Your Turn: Extensions

  • Option A (binary incrementer). Build a Turing machine that adds 1 to a binary number written on the tape (handle the carry, including the all-ones case 111 -> 1000). Give its transition table, hand-trace it on 11 (which is 3, $\to$ 100), and verify with run_tm's expected output.
  • Option B (a decider with a guaranteed bound). Encode a machine that always halts within a number of steps you can predict from the input length (e.g., even), and argue that for this machine run_tm will never return "LOOP?" once max_steps exceeds the input length. Contrast with spin.

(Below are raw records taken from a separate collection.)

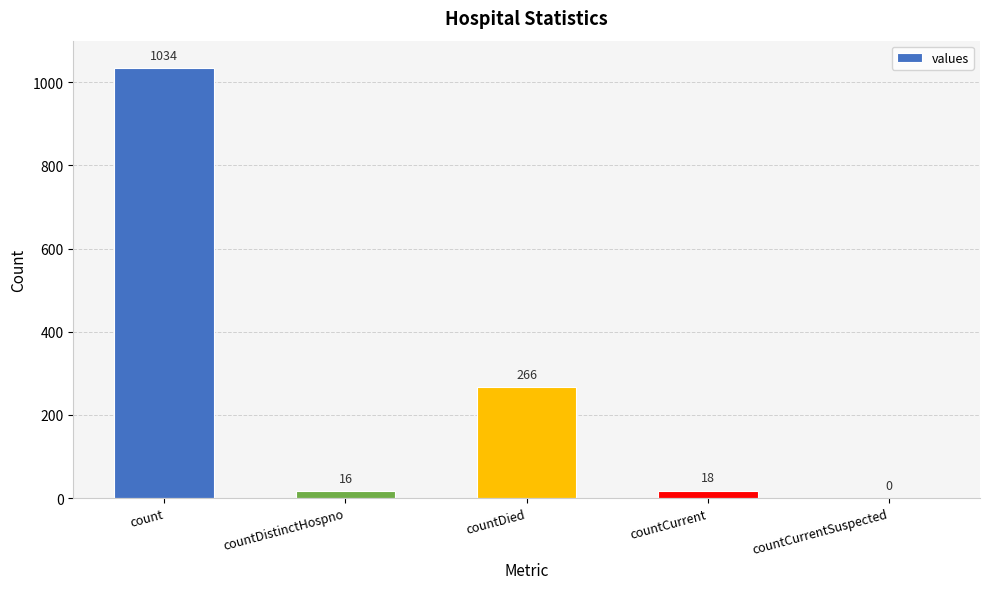

Is it true that the value at countDistinctHospno is 16?

True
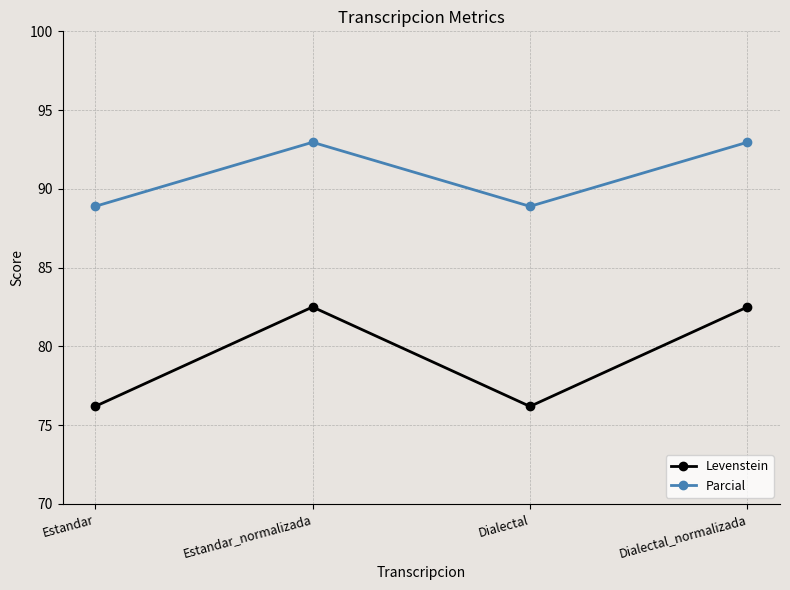

What is the label of the 1st point from the left?

Estandar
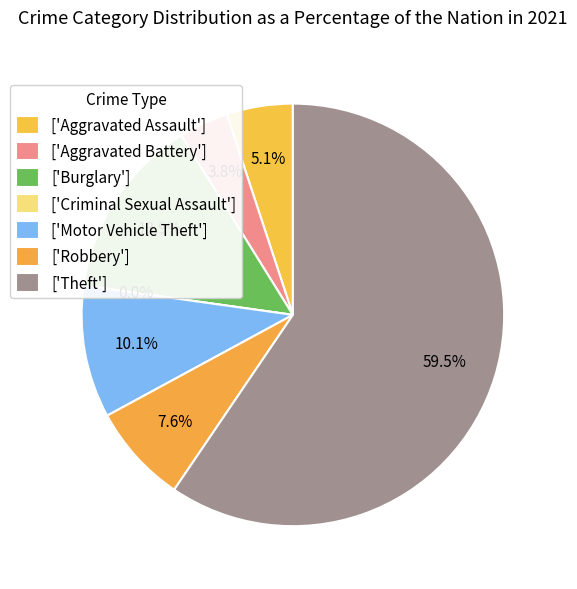

To the nearest percent, what is the difference between the Aggravated Assault and Theft slice percentages?

54%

  • Option C (configuration-cycle detector). Implement the "repeated configuration $\Rightarrow$ reject" idea from Discussion Question 3 as run_tm_cycle. Hand-trace it on spin (does it detect the cycle?) and on a machine that loops by growing the tape forever (does it?). Explain, from your two traces, exactly which non-halting machines this catches and which it misses.

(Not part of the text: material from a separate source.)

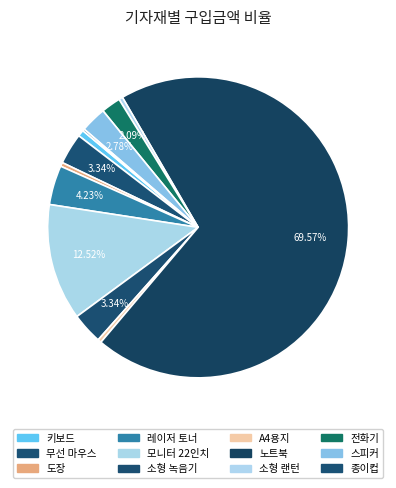

Which category accounts for the majority?

노트북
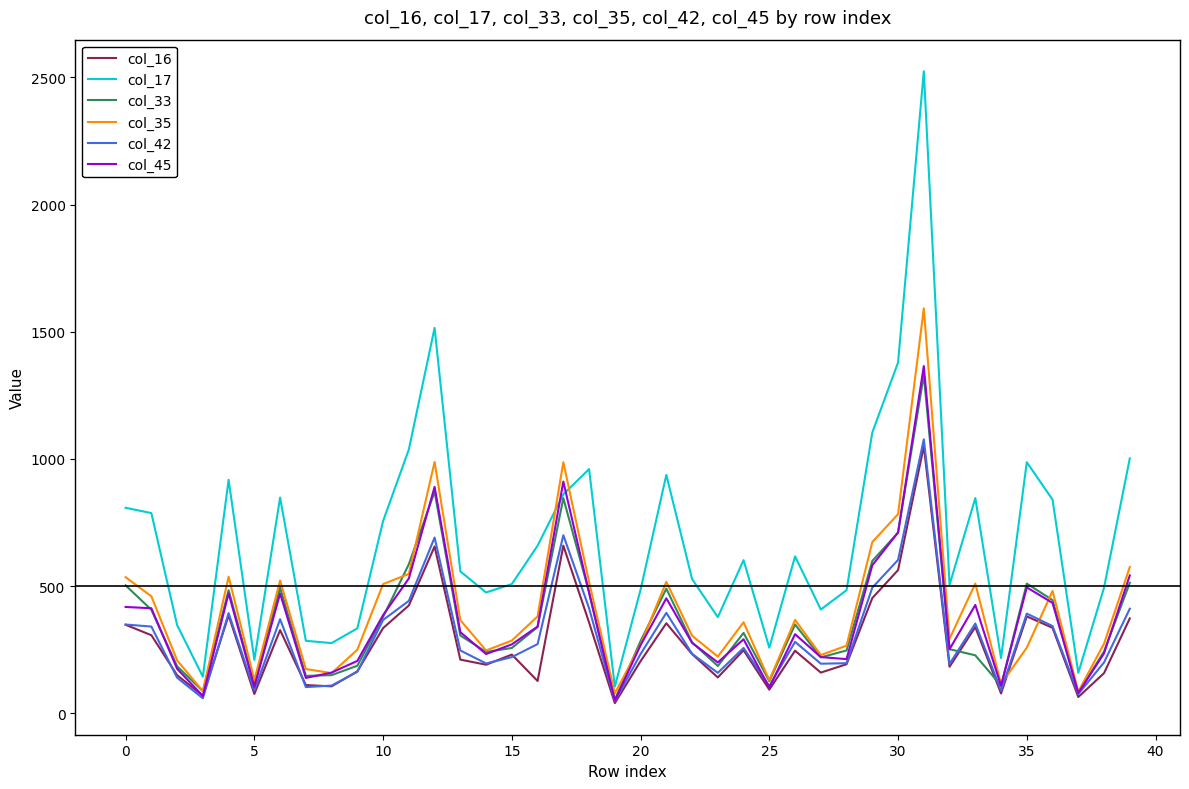

Which series has the largest total across all categories?

col_17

  • Option D (toolkit increment). Package run_tm, applied_to_self, and your three machines as computability.py, matching the chapter's Project Checkpoint. Confirm your signatures match (run_tm(delta, tape, ...), applied_to_self(program)) so the module composes with the rest of dmtoolkit.
  • Option E (round-trip a machine). Using the Phase 3.5 encode_tm/decode_tm, encode the div3 machine to text, hand-write the exact lines encode_tm produces, decode them, and confirm universal_run on the decoded text gives the same ACC/REJ verdicts as Phase 2. Then explain in two sentences why running a machine from its text encoding is the construction that makes the $\langle P, x\rangle$ input of $\mathrm{HALT}$ meaningful (§36.4).

Key Takeaways

  1. A Turing machine is a dictionary plus a loop. The transition function is a (state, symbol) -> (state, write, move) table; simulation reads, writes, moves, and switches state until a halting state is reached. Building it makes the §36.1 model concrete.

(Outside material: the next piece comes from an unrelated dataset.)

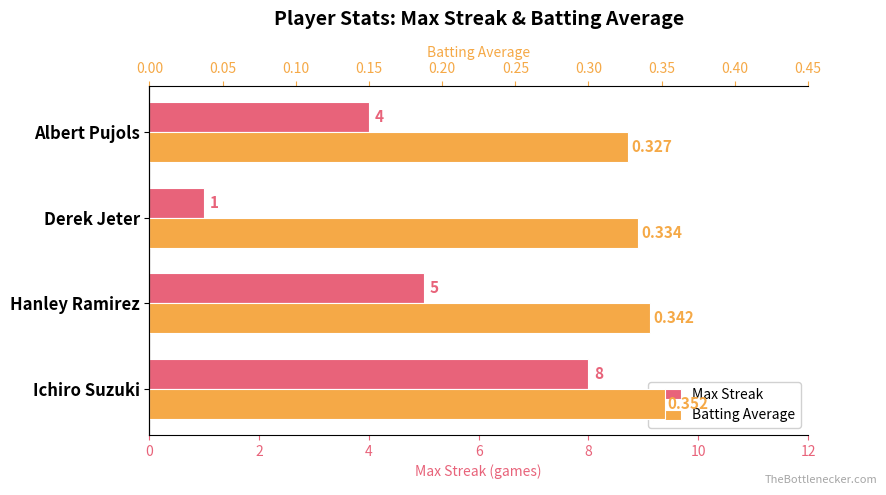

At Ichiro Suzuki, list the series in order from smallest to largest.

Batting Average, Max Streak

  2. Verify built machines by tracing configurations, not by running them. Each machine here was checked against its spec by hand — ACC/REJ derived from the configuration sequence — exactly the book's no-execution discipline.
  3. The unbounded tape is non-negotiable; the step budget is unavoidable. Lazy blank-extension implements the one infinite ingredient; a finite computer forces a max_steps bound on the otherwise-infinite loop.
  4. "LOOP?" is the halting problem, sitting in your code. An honest finite simulator cannot convert "did not halt within the budget" into "loops forever" — that conversion is the undecidable problem itself, and no finite trick (not even cycle detection) closes the gap.
  5. Self-application is harmless until paired with self-negation. applied_to_self(name_of) halts; the proof's D run on D cannot — because D reads a prediction about itself and defies it. That is Cantor's diagonal flip (Chapter 10) compiled into a program, and the reason a halting decider — the thing that would fix your simulator's gap — cannot exist.